Interface Architecture Design, by Zach Tomaszewski

for ICS 667, Fall 2002, taught by Dr. Dan Suthers

Essential Use Cases (Again)

Here are the essential use cases again from Assignment 3:

Name:Inputting a task
Preconditions:System is ready to accept input
User IntentionsSystem Responsibilities
Input task name 
 Record task
Postconditions:Task is saved for later retrieval

Name:Removing a task
Preconditions:System is ready to accept input
User IntentionsSystem Responsibilities
 Show list of previously input tasks
Select task name to remove 
 Remove task
Postconditions:Task purged from the system

Interface Contexts

Here are two possible interface contexts to support these uses:

Task Input context

The List Item Input context includes a large input field and a confirm/commit action (button). This supports my first use case: inputting a task There is also a cancel action supported, which takes the user to the List View context.

Task List context

The List View context shows the tasks in the large Task List container. The action Delete supports my second use case: removing a task. The Add action takes the user to the List Item Input context.

Comments and Conclusions

Once again, actually trying to use some of these techniques, rather than only read about them, helps them sink in. These abstract prototypes/contexts are a nice bridge between the very abstract EUCs and the actual concrete interface.

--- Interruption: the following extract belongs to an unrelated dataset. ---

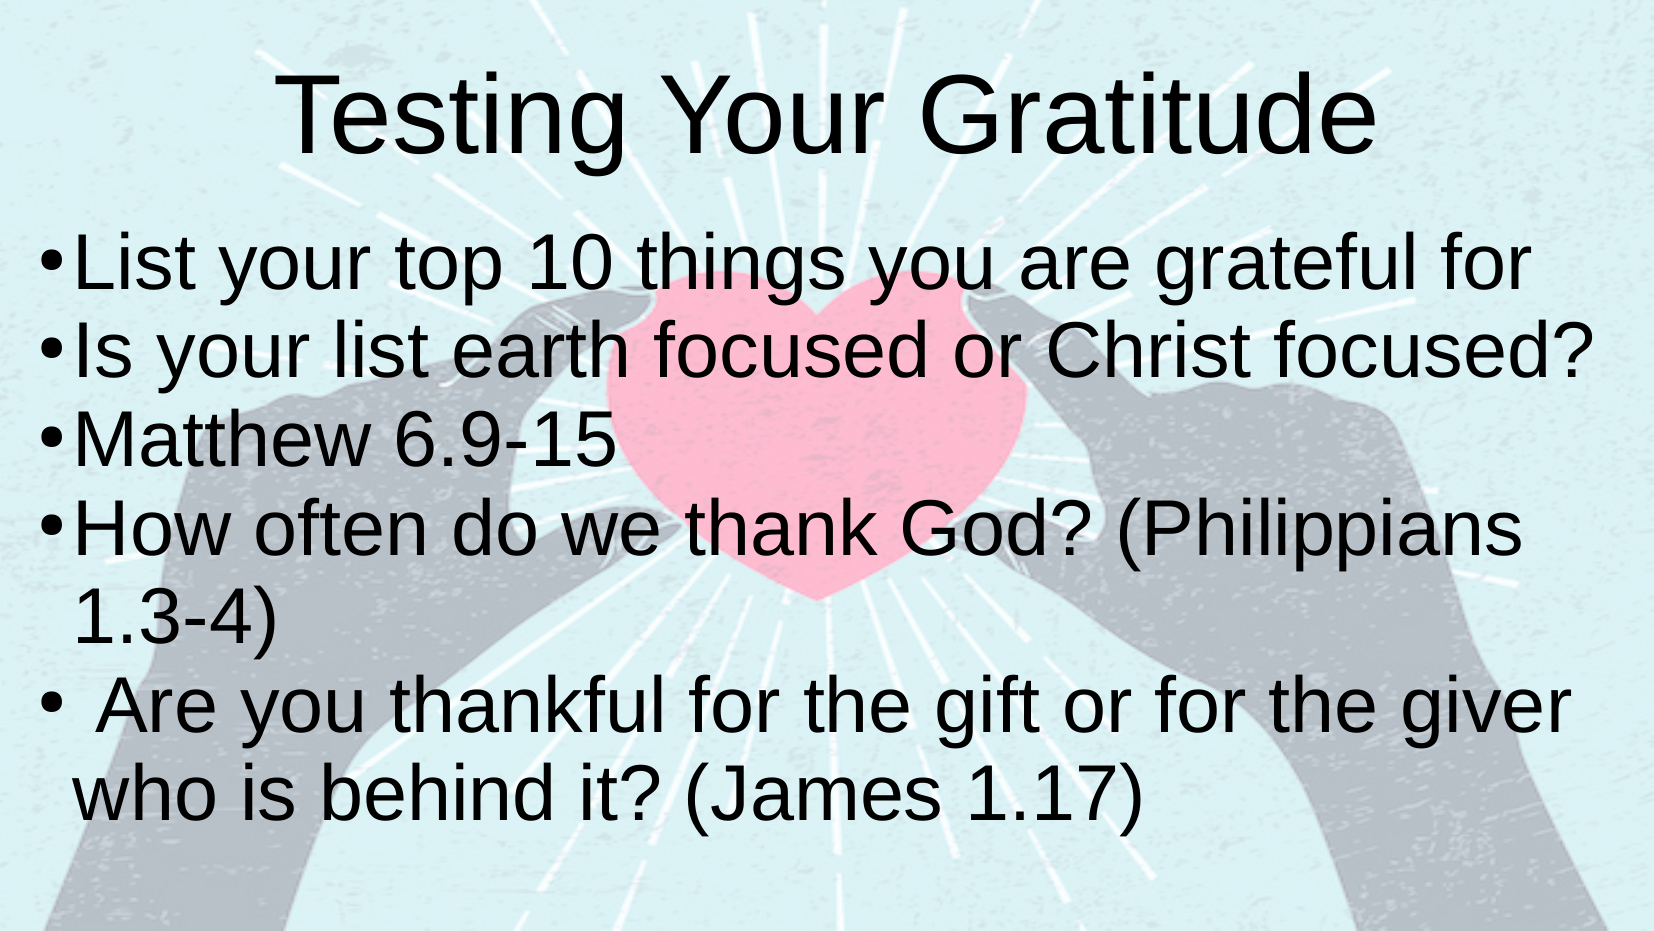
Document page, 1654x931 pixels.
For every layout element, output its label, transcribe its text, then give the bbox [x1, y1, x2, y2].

title Testing Your Gratitude [82, 37, 1571, 193]
picture [0, 0, 1654, 931]
subtitle List your top 10 things you are grateful for Is your list earth focused or Christ focused? Matthew 6.9-15 How often do we thank God? (Philippians 1.3-4) Are you thankful for the gift or for the giver who is behind it? (James 1.17) [37, 217, 1613, 863]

However, it is certainly true that these abstract interfaces are already being influenced by ideas about the final implementation. They are not truly abstract. For instance, the reason I was motivated to separate the task input into its own context was because I know PalmPilot screens are very small. Inputting would be easier with a big field to work in, especially if I want to accept handwriting directly. Were there room, I would like to make the task list container an input field too, and input new tasks directly into the list.

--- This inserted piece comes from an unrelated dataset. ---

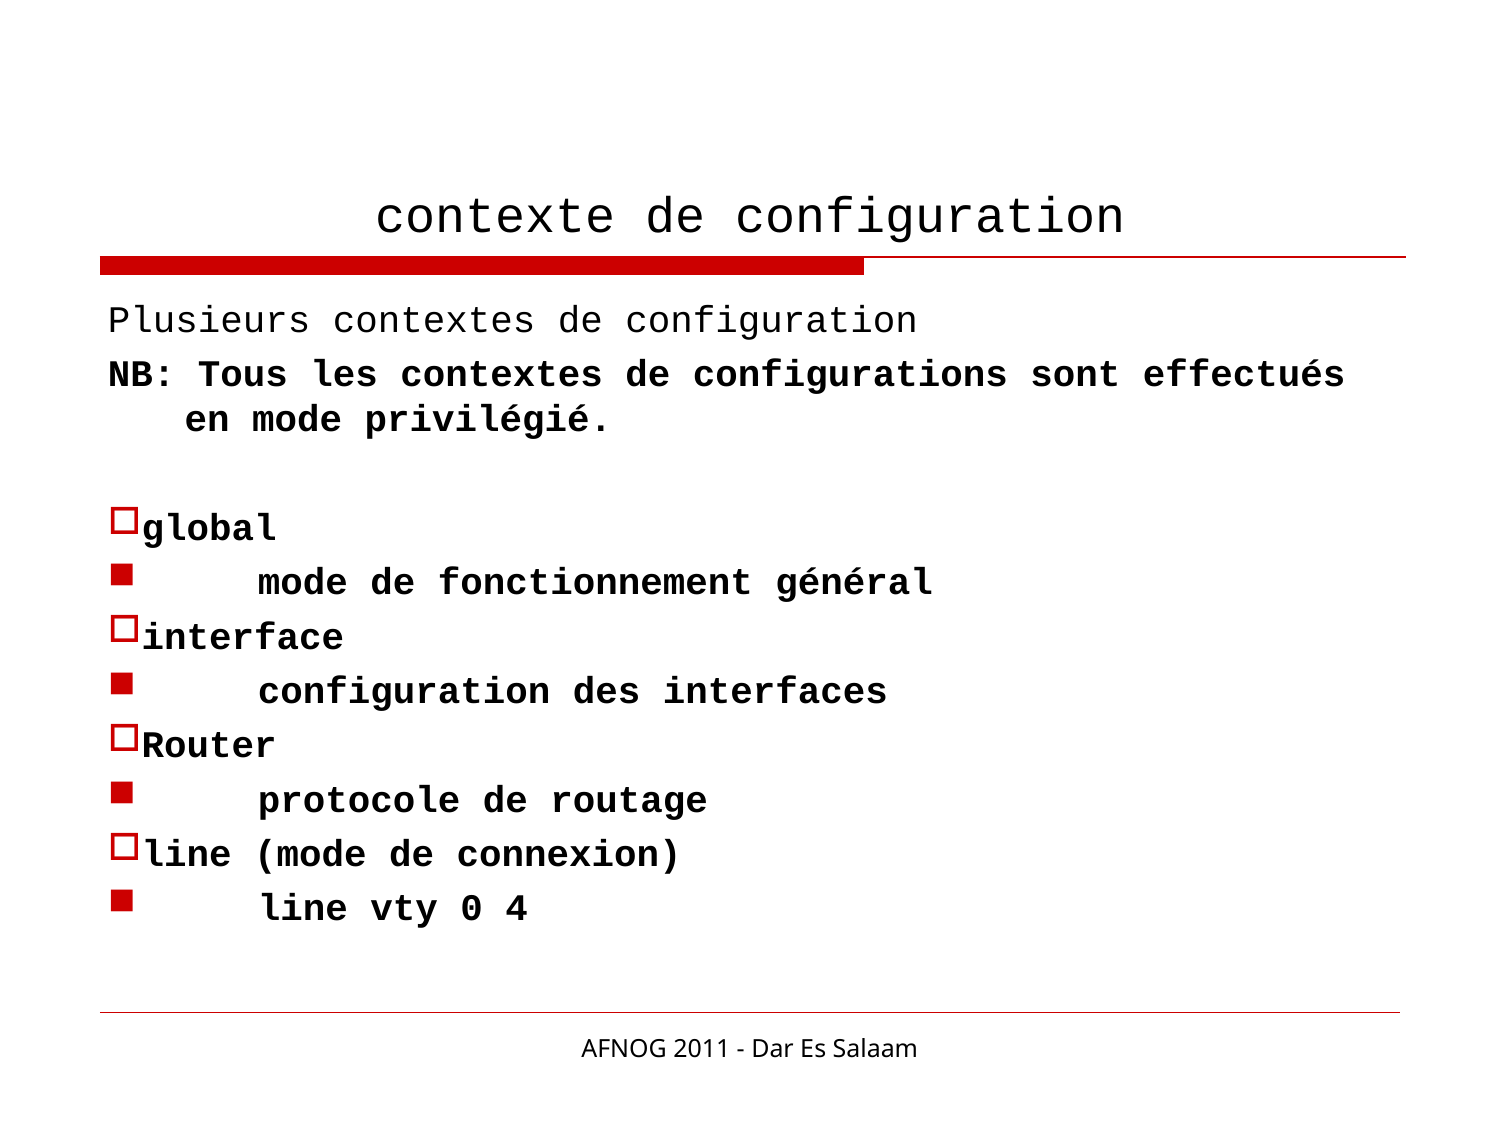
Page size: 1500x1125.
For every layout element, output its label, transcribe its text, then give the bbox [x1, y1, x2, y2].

Another thing is the Add action. Were this only the sheet of paper "implemenation" this design is based on, inputting and adding are one action, indivisible. Yet in a digital world, we need to alert the system that we're done inputing.

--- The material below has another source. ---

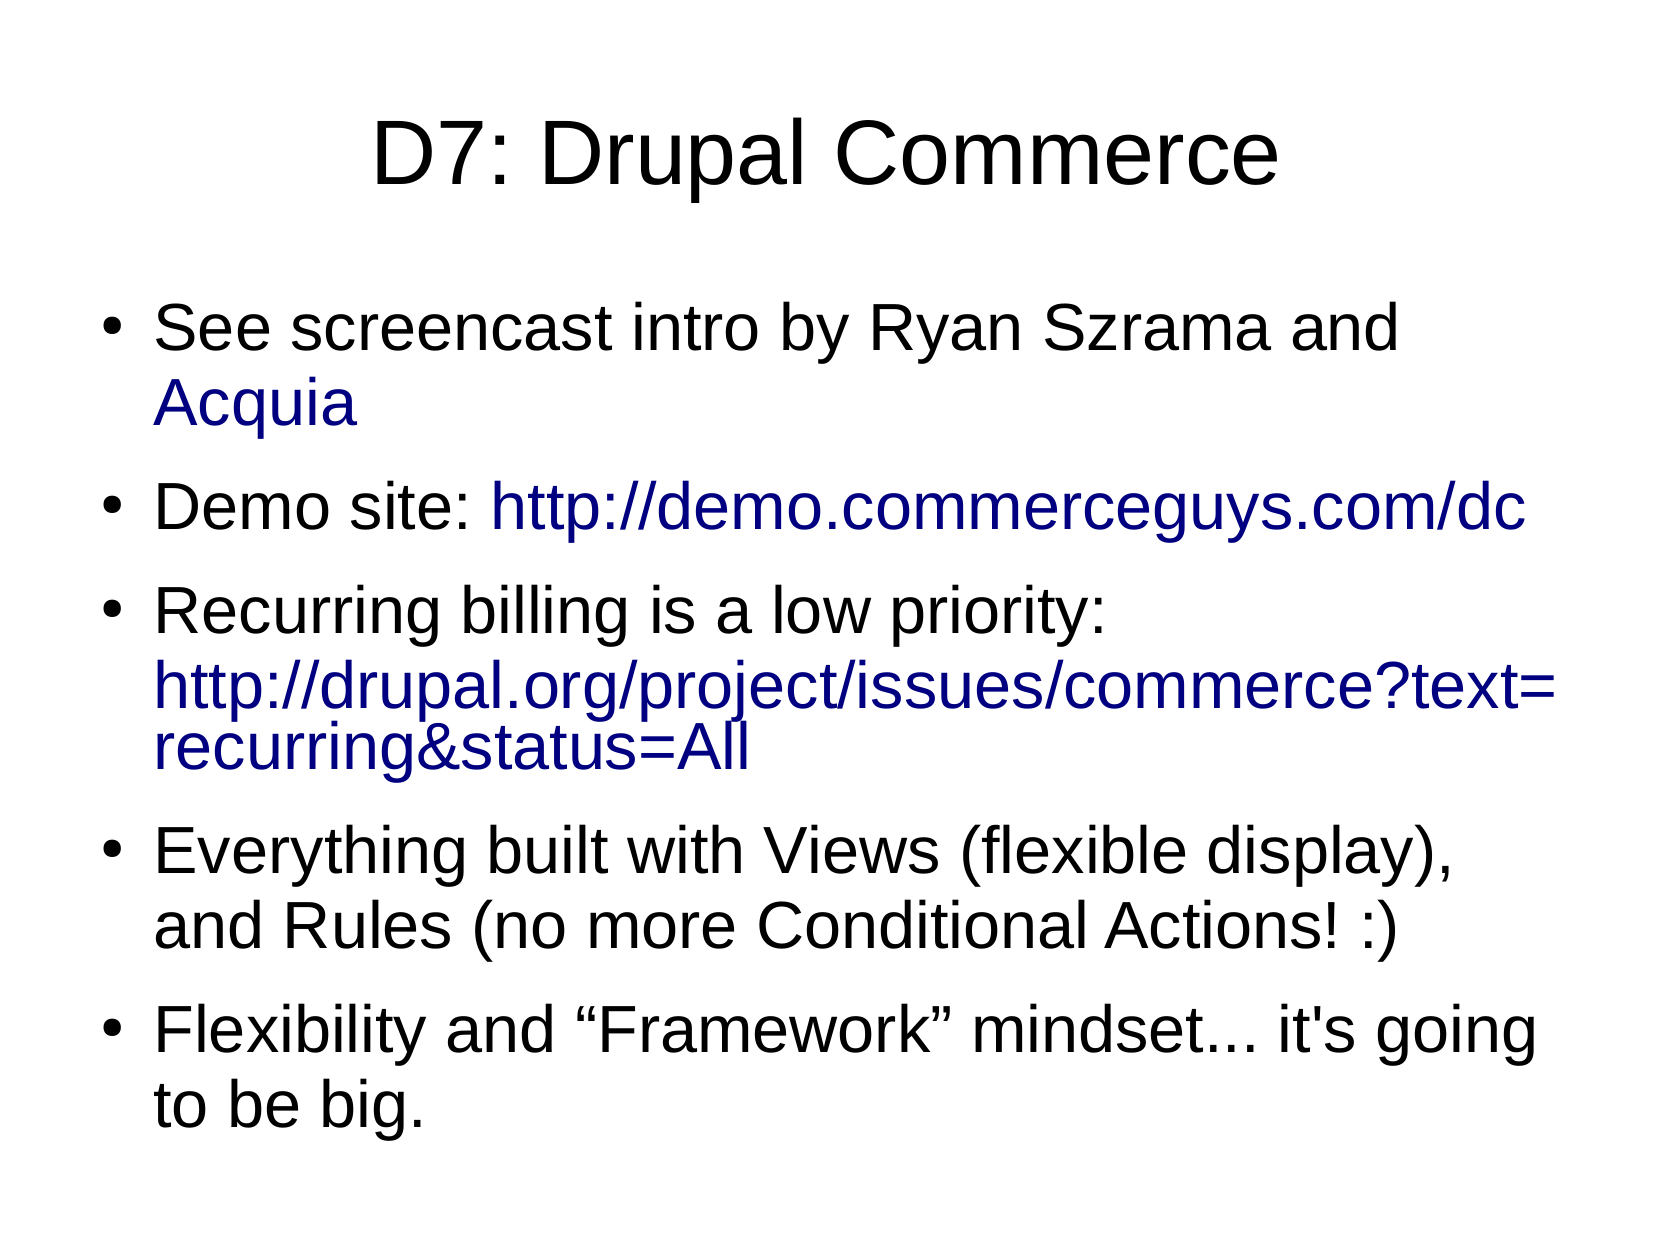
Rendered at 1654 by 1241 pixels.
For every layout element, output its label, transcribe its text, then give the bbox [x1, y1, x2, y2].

list See screencast intro by Ryan Szrama and Acquia Demo site: http://demo.commerceguys.com/dc Recurring billing is a low priority: http://drupal.org/project/issues/commerce?text=recurring&status=All Everything built with Views (flexible display), and Rules (no more Conditional Actions! :) Flexibility and “Framework” mindset... it's going to be big. [82, 290, 1571, 1109]
title D7: Drupal Commerce [82, 49, 1571, 257]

Similarily, the Delete abstract component in the List View context implies some button or implementation (though perhaps this is not necessarily the case.) Indeed, I had hoped to support a more direct manipulation of list items: simply crossing them out would remove them. There would be no need to first select them and then hit a delete button. The action would still be supported by this interface, but possibly without an visible button implementation. Yet listing a canonical abstract component in these abstract contexts implies there will be some sort of interface control implemented down the line. However, this may not always be the case. (Ideally, both modes would be supported, for those users who don't yet know that crossing-out is an option.)

Despite trying to design to avoid some of the hassles of using a digital interface, working on the interface prompted me to consider certain digital uses--such as Undo. If this application is modelled on a paper task list, crossing out an item is undoable. Though, depending on how zealous you cross things out, you can usually still read it; in the digital realm, when something is deleted, it usually leaves no trace. Is "undoing" an essential use of all paper lists? It doesn't seem so. Is it at least a use case of all digital lists that should be incorporated into the interface? I'm not really sure.

So clearly these contexts are not abstract. Yet they do help transfer the abstract EUCs into something useful by making sure each aspect of a task is mapped to or supported by the interface in some way.

This task list/scheduler has been fun to play around on, but I'm looking forward to the project!